Minta Firli Bahuri dkk Mundur atau Dinonaktifkan, Eks Direktur KPK: Kalau Tidak Kerusakan Akan Terus Terjadi

JAKARTA - Mantan Direktur Pembinaan Jaringan Kerja Antarkomisi dan Instansi Komisi Pemberantasan Korupsi (PJKAKI KPK) nonaktif Sujanarko meminta agar Firli Bahuri dkk mundur atau setidaknya dinonaktifkan dari jabatannya.

Hal ini disampaikan untuk menanggapi temuan Ombudsman RI terkait maladministrasi dalam proses Asesmen Tes Wawasan Kebangsaan (TWK) pegawai KPK sebagai syarat alih status pegawai. Salah satu maladministrasi yang ditemukan adalah penyalahgunaan wewenang yang dilakukan oleh Pimpinan KPK.

"Secara hukum oleh Ombudsman itu (lima pimpinan KPK, red) dinyatakan menyalahgunakan kewenangan. Kalau lima orang tidak segera dinonaktifkan atau tidak segera disuruh mundur kerusakan akan terus menerus terjadi dan tidak bisa dikendalikan," kata Sujanarko dalam konferensi pers secara daring, Rabu, 21 Juli.

Sebagai informasi, Sujanarko merupakan 1 dari 75 pegawai KPK yang dinyatakan tak lolos TWK sebelum pensiun. Dia dinyatakan tak lolos bersama penyidik senior Novel Baswedan, Ketua Wadah Pegawai KPK Yudi Purnomo Harahap, dan penyidik maupun penyelidik lainnya.

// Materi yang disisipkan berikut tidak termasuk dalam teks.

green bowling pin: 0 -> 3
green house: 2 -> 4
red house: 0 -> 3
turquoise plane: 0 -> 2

Sujanarko lantas meminta dilakukan kajian untuk menentukan perlu atau tidaknya Firli Bahuri dkk dinonaktifkan dan digantikan dengan pelaksana tugas usai Ombudsman menyampaikan temuan mereka. "Bisa kita bayangkan lembaga negara yang punya anggaran Rp1 triliun yang tugasnya memberantas korupsi itu secara lembaga negara sudah dinyatakan melanggar hukum, menyalahgunakan kewenangan," ungkapnya.

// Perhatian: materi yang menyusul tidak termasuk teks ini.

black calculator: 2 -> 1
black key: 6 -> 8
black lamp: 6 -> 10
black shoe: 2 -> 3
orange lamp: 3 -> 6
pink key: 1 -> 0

"Jadi menurut saya perlu juga dikaji apakah pimpinan sekarang dinonaktifkan dan digantikan pimpinan Plt (pelaksana tugas)," imbuhnya.

Senada, Kepala Satgas Pembelajaran Internal nonaktif Komisi Pemberantasan Korupsi (KPK) Hotman Tambunan juga menganggap Firli Bahuri serta pimpinan KPK lainnya perlu untuk diberhentikan sementara.

Apalagi berkaca dari UU Nomor 30 Tahun 2014 tentang administrasi pemerintahan, pejabat yang menyalahgunakan wewenangnya dapat dijatuhi sanksi berat dan diberhentikan dari jabatannya.

"Kalau pejabat negara terutama pimpinan KPK dengan kewenangan luar biasa telah melakukan pelanggaran, perbuatan penyalahgunaan wewenang maka sudah sepantasnya dipikirkan untuk berhenti sementara," ujar Hotman.

Diberitakan sebelumnya, Ombudsman menyebutkan terdapat maladministrasi dalam seluruh proses pelaksanaan TWK. Ketua Ombudsman RI Mokhammad Najih mengatakan pihaknya menemukan penyimpangan prosedur dalam pelaksanaan tes yang menjadi penentu dalam peralihan status pegawai KPK menjadi ASN.

Hasil pemeriksaan terkait asasemen TWK berfokus pada tiga isu utama. Pertama, berkaitan dengan rangkaian proses pembentukan kebijakan peralihan pegawai KPK menjadi ASN. kedua, proses pelaksanaan peralihan pegawai KPK menjadi ASN dan ketiga adalah pada tahap penetapan hasil asasemen TWK.

"Tiga hal inilah yang oleh ombudsman ditemukan maladministrasi," kata Najih dalam konferensi pers yang dilakukan secara daring.